- _EXERCISE TASKS_:
- 1) Can you revise the exhibition text between "Many of the" and "of ‘paradise’ and decay.", inclusive, so that "laboratory" becomes "workshop"?
- 2) Could you carry the exhibition text on past its last sentence?

- _TEXT_:
⁂

Materials seen throughout the exhibition speak about transformation – as with the billowing snakeskin in Edith Dekyndt’s film Animal Methods, or fragility, as with the delicate wall pieces using organic dyes by Ann Veronica Janssens, or survival, as seen in the clay agrarian vessels by Palestinian-American artist Jumana Manna. Adrian Villar Rojas’ sculpture suspends from a metal contraption as if a relic from a post-apocalyptic landscape – monstrous and magnetic at the same time, ‘the end of the imagination’, as Dirk Snauwaert notes; in another room, Cecilia Vicuña’s poetic Quipus made of small discarded debris – plastic, sticks, thread, paper, are suspended in quiet reflection, traces of a story that once was. In a similar way, Suzanne Jackson’s gestural, almost painterly assemblage sculptures made from found and recycled paper, plastic and other ‘non-substractive’ debris seem to be remnants from another time.

Many of the installations are immersive, allowing visitors to move in and around them, to enter into their universe. Elizabeth Povinelli’s extensive project Museum of the Tardigrade, recounts the history of an imagined civilisation – with texts, scriptures, artefacts – including jewellery and objects. Indonesian artist, Ade Darmawan’s installation Tuban, is about the extractivist, colonialist legacy of spice trading. Glass beakers and boiling flasks are placed on wooden tables – like a mid-century laboratory or classroom – distilling spices into oil, many of which bubble over, staining former history books pushed by the Suharto regime. On the walls hang AI generated drawings of the landscape in states of ‘paradise’ and decay.

⁂

- _GIVEN INFORMATION_:
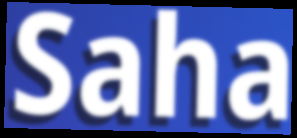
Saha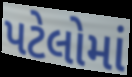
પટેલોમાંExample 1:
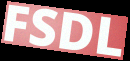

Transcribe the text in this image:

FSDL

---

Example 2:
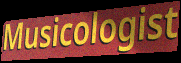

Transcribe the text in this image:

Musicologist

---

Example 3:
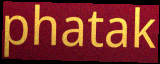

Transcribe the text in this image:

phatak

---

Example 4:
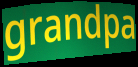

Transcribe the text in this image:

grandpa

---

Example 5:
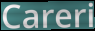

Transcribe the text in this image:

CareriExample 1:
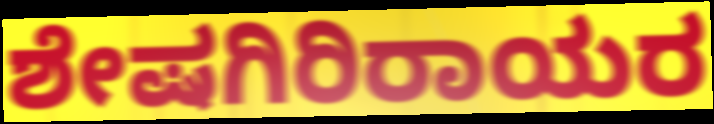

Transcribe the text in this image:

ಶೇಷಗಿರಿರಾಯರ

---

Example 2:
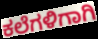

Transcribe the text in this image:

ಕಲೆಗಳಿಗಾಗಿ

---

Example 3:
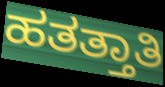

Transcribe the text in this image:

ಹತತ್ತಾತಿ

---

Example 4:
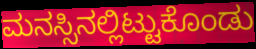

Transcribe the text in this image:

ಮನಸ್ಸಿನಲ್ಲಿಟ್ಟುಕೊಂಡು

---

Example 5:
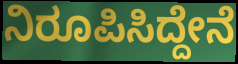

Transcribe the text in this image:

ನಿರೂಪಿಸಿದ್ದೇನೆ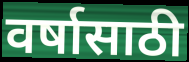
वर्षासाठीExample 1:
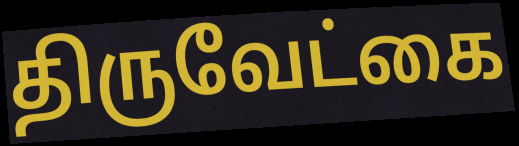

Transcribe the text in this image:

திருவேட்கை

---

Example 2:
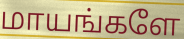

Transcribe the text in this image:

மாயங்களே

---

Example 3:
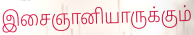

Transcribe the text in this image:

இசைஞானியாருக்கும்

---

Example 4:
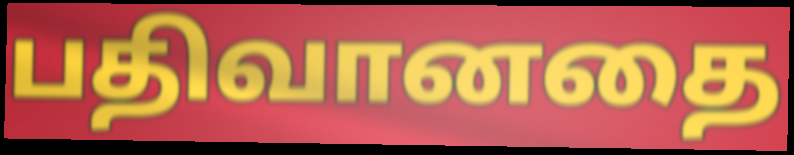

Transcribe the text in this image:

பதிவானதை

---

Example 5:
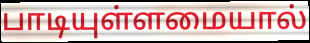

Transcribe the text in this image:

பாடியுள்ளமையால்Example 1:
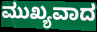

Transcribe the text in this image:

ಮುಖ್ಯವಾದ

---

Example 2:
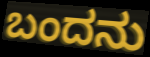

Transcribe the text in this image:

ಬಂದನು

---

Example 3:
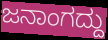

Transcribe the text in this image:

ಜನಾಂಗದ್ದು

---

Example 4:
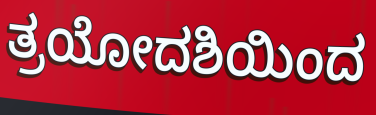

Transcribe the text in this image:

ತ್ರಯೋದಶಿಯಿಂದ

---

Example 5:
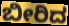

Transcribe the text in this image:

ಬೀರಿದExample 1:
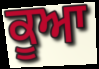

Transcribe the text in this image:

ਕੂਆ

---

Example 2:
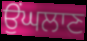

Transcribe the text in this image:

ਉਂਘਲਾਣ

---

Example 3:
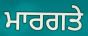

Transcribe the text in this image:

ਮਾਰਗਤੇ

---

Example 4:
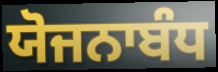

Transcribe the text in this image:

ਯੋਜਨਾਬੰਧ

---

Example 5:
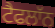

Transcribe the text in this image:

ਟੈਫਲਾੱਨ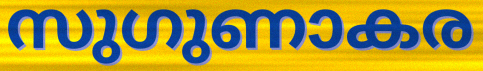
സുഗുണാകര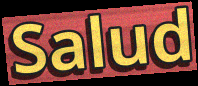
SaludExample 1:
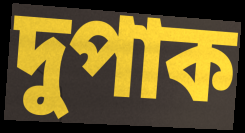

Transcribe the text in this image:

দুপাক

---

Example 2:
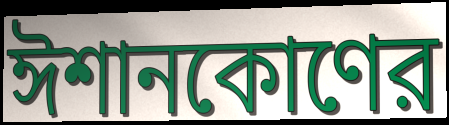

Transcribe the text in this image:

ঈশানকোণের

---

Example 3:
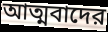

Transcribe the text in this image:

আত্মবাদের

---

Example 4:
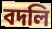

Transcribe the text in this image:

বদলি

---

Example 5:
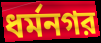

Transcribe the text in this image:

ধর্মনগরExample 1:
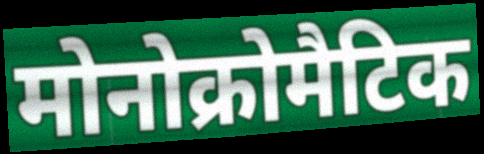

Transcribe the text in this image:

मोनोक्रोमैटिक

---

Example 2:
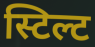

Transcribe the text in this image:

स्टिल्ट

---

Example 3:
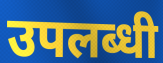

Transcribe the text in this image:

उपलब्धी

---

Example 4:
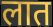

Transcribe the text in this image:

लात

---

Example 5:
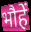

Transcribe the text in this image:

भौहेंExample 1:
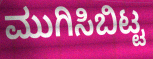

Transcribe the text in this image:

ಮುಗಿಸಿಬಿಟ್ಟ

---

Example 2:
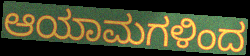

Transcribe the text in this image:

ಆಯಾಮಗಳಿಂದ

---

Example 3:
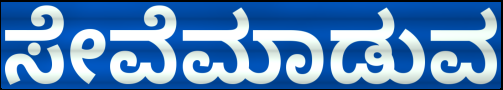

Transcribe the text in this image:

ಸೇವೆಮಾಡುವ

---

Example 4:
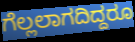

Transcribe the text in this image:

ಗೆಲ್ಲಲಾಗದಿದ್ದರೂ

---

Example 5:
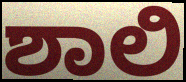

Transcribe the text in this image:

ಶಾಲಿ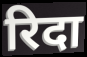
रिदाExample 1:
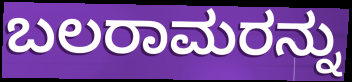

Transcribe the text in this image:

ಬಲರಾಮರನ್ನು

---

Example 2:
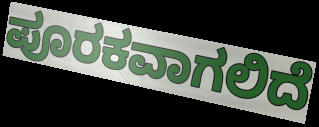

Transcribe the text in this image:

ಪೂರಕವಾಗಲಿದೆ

⁂

- _ANSWERS PROVIDED_:
- 1)
Many of the installations are immersive, allowing visitors to move in and around them, to enter into their universe. Elizabeth Povinelli’s extensive project Museum of the Tardigrade, recounts the history of an imagined civilisation – with texts, scriptures, artefacts – including jewellery and objects. Indonesian artist, Ade Darmawan’s installation Tuban, is about the extractivist, colonialist legacy of spice trading. Glass beakers and boiling flasks are placed on wooden tables – like a mid-century workshop or classroom – distilling spices into oil, many of which bubble over, staining former history books pushed by the Suharto regime. On the walls hang AI generated drawings of the landscape in states of ‘paradise’ and decay.

- 2)
Maarten Vanden Eynde’s colourful paintings, Material Matters, made in collaboration with the Lubumbashi-based Congolese artist Musasa, use vibrant symbols and imagery, suggestive of educational texts, to explain a naturally occurring element from the periodic table. Annie Ratti’s quilted textiles, employ morphological patterns that are inspired by extinct animals. Suzanne Huskey’s felted tapestry recounts a history of the (ongoing) fight for protecting the earth. Through its constellation of works, Magical Realism, Imagining Natural Dis/Order demonstrates how art can open portals to other ways of knowing and being, urging us to consider fragility not as weakness but as possibility, and to see transformation as both inevitable and necessary. The exhibition doesn’t attempt to be didactic or preachy, rather it gives us an open invitation to imagine otherwise, and to take part in re-enchanting the world we share.

The full list of artists includes: Bianca Baldi, Minia Biabiany, Gaëlle Choisne, Ade Darmawan, Edith Dekyndt, Suzanne Husky, Saodat Ismailova, Suzanne Jackson, Ann Veronica Janssens, Joan Jonas, Pauline Julier, Barbara & Michael Leisgen, Anne Marie Maes, Jumana Manna, Marisa Merz, Jota Mombaça, Nour Mobarak, mountaincutters, Otobong Nkanga, Kicsy Abreu Stable, Precious Okoyomon, Elizabeth A. Povinelli, Annie Ratti, Daniel Steegmann Mangrané, Maarten Vanden Eynde & Musasa, Cecilia Vicuña, and Adrián Villar Rojas.

A catalogue for the exhibition has been published by Mercatorfonds / Fonds Mercator. The book features contributions by all artists as well as texts by Karen Barad, Federico Campagna & Febe Lamiroy, Chris Cyrille-Isaac, Sofia Dati, Vinciane Despret & Letícia Renault, Zayaan Khan, Shayma Nader, Susan Schuppli, and Dirk Snauwaert.

Magical Realism, Imagining Natural Dis/Order is on view through September 28, 2025.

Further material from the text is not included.